Eventually he managed an unpleasant detachment from it all. He gave up on any notion that he could do anything to help the woman or himself. Later he shuddered at what he had done, and worried that accepting that he couldn’t help the slave might eventually shift into giving up on protecting the Traitors.
He tried to keep Tyvara in his thoughts to bolster his determination, but that only led to him thinking about what she must have suffered at the hands of Ashaki while pretending to be a slave. Beatings. Being used as a pleasure slave. Lorkin’s dislike of slavery had deepened into hatred.
The previous day he had been sure the Ashaki would eventually kill the slave woman. He certainly hadn’t expected the man to toss her into the cell with him. As time passed his detachment had faded. He’d found it harder and harder to bear listening to the woman whimpering and gasping in pain.

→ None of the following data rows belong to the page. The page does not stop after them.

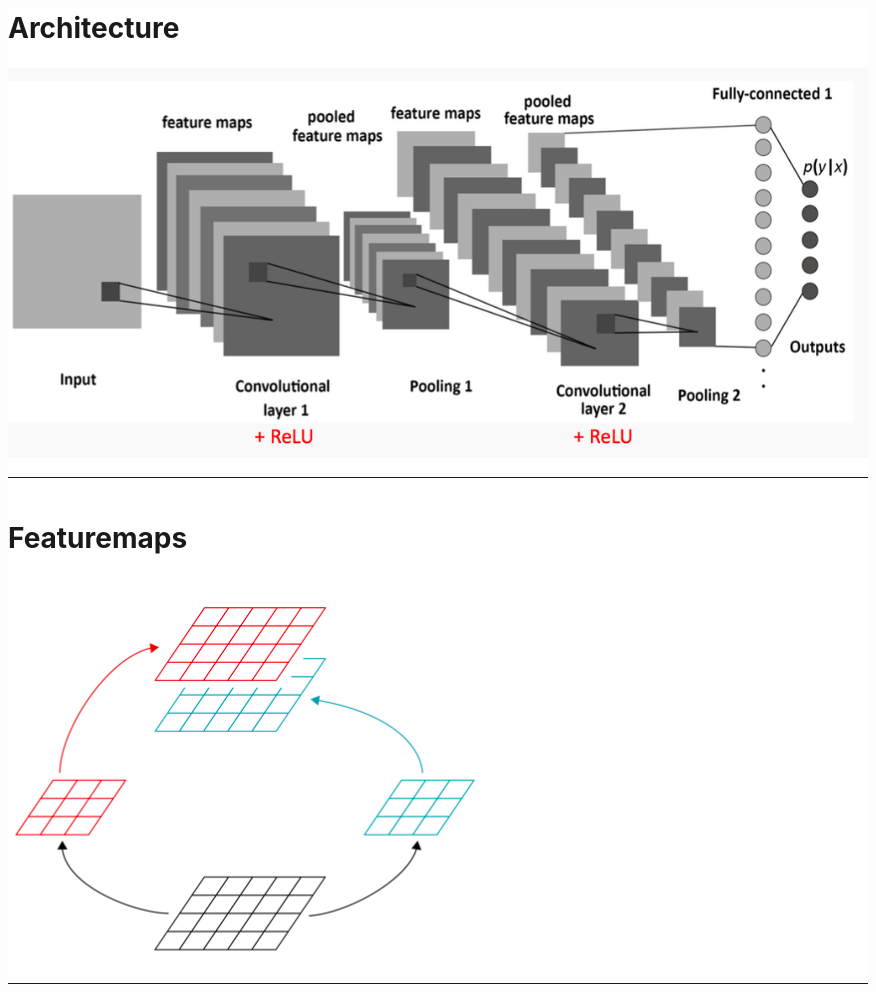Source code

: 
# Architecture

![inline](images/convn.png)

---

# Featuremaps

![inline](images/basiconv.png)

---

Did they simply hope to wear me down with guilt? Or were they only hoping I’d weaken myself by Healing her? Or see if I’d kill her myself to end her pain.
Using the extra power Tyvara had given him to Heal the slave would not cost him a lot, he’d decided. It would never be enough to protect him for long, if the interrogator decided to torture or kill him. Only afterwards did it occur to him that Healing her meant the Ashaki would be able to torture her all over again.